WHAT TO PRODUCE =>
Which lines in the records below include the word "left"? Report each of them in full.

DATA SUPPLIED =>
○ ○ ○ ○ ○ ○ ○

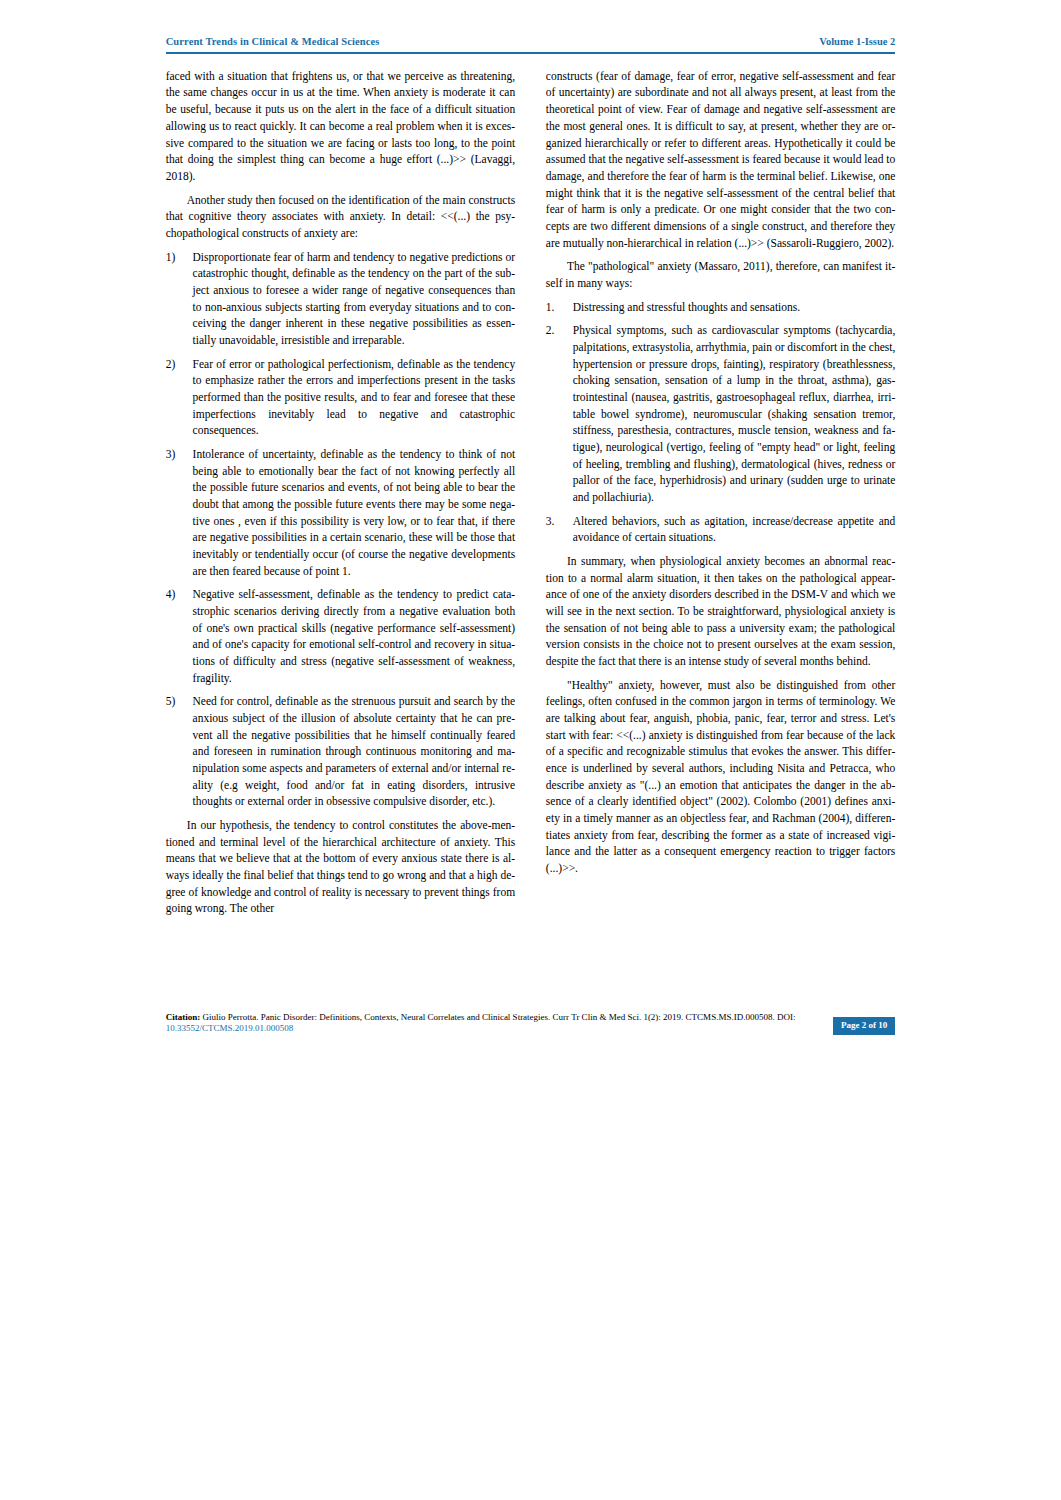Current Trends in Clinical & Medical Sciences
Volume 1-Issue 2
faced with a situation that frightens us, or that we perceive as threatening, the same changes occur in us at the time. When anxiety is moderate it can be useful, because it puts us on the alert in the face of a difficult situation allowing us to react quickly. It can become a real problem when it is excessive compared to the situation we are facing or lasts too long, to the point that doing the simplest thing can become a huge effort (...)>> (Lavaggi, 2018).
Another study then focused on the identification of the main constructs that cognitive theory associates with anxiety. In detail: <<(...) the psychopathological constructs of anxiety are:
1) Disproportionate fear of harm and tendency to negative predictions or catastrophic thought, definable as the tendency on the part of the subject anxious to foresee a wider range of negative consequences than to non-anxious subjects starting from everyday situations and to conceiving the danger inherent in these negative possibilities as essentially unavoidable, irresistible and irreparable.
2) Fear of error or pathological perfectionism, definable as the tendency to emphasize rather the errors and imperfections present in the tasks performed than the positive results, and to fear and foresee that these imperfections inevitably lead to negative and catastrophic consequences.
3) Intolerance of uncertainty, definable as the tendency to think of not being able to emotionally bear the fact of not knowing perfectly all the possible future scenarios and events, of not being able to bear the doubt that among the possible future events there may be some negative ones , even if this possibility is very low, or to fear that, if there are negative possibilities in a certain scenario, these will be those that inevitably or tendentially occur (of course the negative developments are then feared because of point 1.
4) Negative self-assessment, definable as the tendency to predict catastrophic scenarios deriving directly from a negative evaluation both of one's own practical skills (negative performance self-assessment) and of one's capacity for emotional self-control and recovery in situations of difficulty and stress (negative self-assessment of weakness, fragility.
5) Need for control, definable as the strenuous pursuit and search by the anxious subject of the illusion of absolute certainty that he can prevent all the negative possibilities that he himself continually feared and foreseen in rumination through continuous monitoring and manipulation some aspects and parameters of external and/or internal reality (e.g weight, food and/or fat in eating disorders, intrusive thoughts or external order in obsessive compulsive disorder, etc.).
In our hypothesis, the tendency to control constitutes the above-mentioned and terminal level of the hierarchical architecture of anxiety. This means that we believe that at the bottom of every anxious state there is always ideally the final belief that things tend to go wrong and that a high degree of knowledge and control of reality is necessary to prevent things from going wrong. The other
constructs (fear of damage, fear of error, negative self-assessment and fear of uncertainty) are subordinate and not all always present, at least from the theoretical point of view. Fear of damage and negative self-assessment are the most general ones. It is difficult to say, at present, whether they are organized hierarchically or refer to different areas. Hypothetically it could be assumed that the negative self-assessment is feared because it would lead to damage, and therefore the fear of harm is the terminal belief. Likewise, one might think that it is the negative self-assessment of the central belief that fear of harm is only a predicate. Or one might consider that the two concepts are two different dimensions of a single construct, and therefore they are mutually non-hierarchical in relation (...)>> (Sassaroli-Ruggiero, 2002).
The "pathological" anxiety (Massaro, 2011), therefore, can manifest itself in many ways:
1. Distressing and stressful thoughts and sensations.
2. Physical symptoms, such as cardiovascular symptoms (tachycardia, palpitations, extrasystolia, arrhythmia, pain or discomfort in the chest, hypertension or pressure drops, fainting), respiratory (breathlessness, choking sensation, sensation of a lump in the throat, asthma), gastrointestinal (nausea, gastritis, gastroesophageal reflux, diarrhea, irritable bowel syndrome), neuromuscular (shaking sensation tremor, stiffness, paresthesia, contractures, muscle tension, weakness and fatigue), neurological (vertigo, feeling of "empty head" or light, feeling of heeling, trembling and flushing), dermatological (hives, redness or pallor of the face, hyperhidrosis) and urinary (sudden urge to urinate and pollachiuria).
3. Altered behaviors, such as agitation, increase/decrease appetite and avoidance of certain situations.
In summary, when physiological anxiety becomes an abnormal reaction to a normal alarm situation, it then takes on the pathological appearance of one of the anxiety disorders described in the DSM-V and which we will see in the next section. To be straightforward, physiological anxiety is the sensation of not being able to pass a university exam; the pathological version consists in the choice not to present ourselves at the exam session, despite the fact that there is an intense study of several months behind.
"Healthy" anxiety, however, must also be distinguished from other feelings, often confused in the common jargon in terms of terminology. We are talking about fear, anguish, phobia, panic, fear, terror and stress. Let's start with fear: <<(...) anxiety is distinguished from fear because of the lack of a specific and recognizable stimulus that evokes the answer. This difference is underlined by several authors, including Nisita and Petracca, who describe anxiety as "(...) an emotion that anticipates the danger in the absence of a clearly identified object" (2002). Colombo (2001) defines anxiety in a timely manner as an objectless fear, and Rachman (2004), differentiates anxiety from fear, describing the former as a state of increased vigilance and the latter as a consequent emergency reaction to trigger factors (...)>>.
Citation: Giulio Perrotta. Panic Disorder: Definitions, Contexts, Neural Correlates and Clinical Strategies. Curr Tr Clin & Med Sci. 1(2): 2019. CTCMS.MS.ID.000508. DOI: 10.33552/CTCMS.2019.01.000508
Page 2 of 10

○ ○ ○ ○ ○ ○ ○

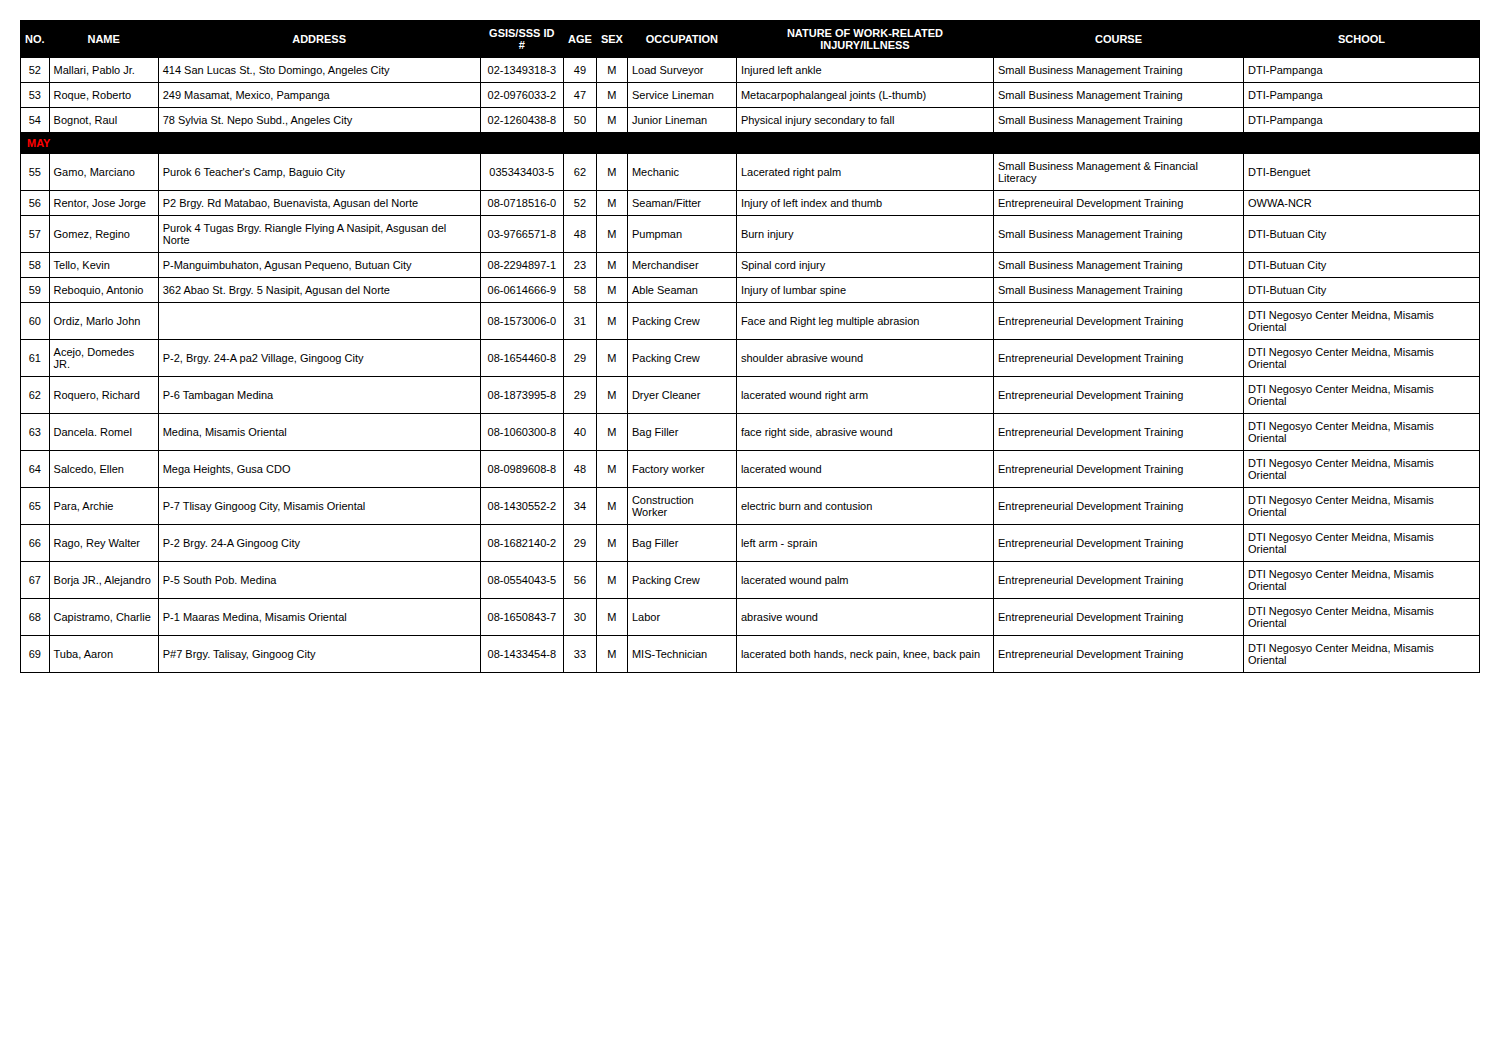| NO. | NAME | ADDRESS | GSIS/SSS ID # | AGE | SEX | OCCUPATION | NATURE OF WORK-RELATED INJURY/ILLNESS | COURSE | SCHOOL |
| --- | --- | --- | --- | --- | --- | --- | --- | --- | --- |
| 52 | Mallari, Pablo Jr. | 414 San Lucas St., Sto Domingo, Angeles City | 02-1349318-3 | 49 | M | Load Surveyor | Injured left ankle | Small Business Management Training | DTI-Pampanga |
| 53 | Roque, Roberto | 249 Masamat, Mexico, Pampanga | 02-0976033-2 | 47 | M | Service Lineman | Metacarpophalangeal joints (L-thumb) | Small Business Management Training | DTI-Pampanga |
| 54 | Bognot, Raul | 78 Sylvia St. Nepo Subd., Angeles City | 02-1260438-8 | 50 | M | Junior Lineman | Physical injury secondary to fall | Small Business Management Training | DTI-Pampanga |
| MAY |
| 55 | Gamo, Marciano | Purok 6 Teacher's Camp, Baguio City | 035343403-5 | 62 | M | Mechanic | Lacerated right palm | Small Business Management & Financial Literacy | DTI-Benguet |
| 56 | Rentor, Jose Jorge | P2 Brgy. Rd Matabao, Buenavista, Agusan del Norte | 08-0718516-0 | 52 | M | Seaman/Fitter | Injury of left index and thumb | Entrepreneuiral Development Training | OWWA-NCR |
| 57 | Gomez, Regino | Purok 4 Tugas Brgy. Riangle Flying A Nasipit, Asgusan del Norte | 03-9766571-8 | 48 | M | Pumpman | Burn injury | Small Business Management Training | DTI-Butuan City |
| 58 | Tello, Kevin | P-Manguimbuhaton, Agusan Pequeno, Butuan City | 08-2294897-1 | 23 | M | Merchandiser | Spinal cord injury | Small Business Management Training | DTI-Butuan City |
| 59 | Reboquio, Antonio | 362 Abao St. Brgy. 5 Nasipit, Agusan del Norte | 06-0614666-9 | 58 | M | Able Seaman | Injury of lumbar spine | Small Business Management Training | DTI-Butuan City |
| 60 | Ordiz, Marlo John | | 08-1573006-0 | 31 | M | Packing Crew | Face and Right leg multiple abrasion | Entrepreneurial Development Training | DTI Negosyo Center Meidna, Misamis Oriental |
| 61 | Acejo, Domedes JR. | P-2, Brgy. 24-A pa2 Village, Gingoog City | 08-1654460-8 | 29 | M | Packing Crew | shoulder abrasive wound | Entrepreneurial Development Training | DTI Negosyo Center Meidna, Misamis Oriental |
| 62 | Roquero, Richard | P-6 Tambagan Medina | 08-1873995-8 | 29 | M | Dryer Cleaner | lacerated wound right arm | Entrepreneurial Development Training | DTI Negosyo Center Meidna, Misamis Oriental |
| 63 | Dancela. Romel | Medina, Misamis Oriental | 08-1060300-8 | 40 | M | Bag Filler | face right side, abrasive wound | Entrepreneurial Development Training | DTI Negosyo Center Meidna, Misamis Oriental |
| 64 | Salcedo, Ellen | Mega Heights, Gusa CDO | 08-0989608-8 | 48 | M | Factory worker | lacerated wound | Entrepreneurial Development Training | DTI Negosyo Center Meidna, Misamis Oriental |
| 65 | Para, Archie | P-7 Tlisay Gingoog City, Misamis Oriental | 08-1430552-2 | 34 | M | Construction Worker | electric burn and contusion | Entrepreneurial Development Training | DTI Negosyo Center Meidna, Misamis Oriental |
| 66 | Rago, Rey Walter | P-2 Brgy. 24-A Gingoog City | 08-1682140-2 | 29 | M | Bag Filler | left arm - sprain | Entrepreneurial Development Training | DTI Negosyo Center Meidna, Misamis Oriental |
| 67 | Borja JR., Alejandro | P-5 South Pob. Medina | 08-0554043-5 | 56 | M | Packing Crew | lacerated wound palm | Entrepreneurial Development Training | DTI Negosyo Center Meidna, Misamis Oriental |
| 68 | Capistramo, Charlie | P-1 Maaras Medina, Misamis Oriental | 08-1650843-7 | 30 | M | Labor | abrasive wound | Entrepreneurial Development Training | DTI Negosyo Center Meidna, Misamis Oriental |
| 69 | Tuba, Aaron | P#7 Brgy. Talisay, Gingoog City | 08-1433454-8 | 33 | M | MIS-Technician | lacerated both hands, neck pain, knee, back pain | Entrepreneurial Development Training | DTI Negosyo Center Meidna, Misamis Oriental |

○ ○ ○ ○ ○ ○ ○

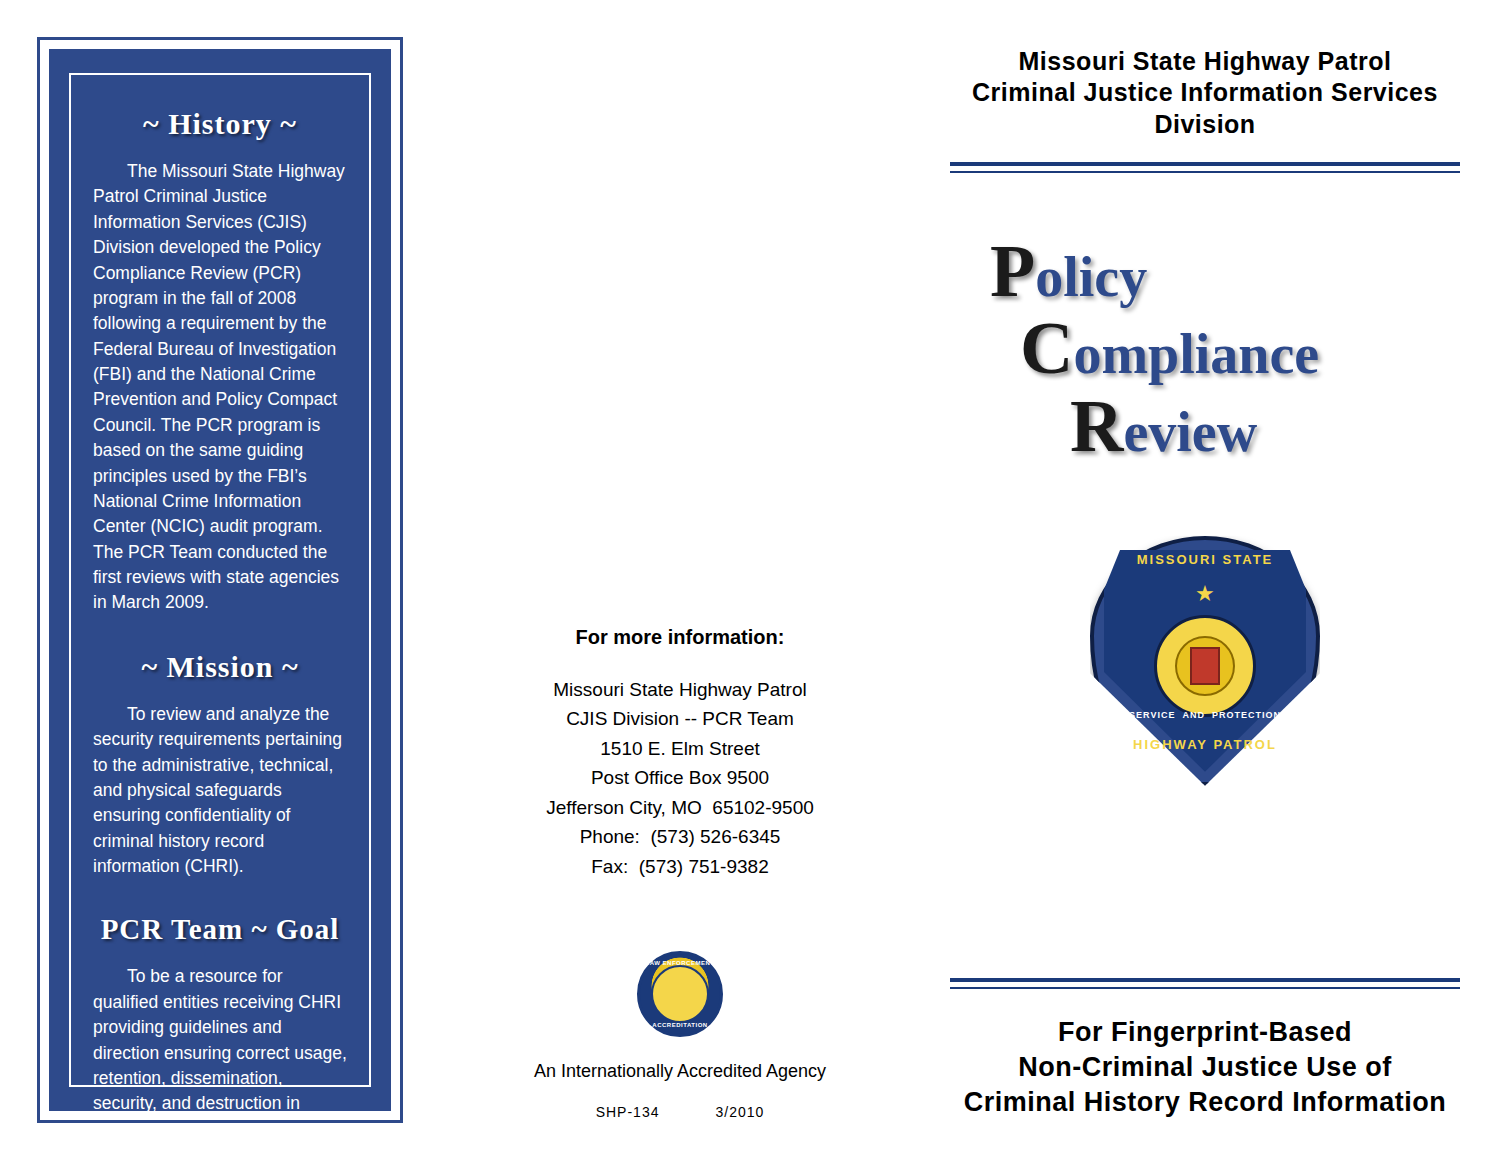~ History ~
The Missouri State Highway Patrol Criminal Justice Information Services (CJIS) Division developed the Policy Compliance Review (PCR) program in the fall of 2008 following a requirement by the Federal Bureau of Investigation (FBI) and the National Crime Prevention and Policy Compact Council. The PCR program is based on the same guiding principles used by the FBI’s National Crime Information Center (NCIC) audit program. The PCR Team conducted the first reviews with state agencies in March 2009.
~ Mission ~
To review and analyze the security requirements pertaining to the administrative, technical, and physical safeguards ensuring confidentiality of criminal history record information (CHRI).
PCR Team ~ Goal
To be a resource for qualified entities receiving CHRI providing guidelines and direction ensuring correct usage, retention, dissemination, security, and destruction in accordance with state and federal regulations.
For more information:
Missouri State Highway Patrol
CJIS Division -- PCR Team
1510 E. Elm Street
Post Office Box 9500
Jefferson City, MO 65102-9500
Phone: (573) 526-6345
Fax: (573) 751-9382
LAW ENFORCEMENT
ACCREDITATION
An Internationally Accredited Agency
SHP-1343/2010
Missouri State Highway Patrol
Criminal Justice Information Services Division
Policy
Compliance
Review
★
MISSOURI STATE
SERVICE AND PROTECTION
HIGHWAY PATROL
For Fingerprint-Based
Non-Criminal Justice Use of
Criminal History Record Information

○ ○ ○ ○ ○ ○ ○

TASK SOLUTION =>
| 52 | Mallari, Pablo Jr. | 414 San Lucas St., Sto Domingo, Angeles City | 02-1349318-3 | 49 | M | Load Surveyor | Injured left ankle | Small Business Management Training | DTI-Pampanga |
| 56 | Rentor, Jose Jorge | P2 Brgy. Rd Matabao, Buenavista, Agusan del Norte | 08-0718516-0 | 52 | M | Seaman/Fitter | Injury of left index and thumb | Entrepreneuiral Development Training | OWWA-NCR |
| 66 | Rago, Rey Walter | P-2 Brgy. 24-A Gingoog City | 08-1682140-2 | 29 | M | Bag Filler | left arm - sprain | Entrepreneurial Development Training | DTI Negosyo Center Meidna, Misamis Oriental |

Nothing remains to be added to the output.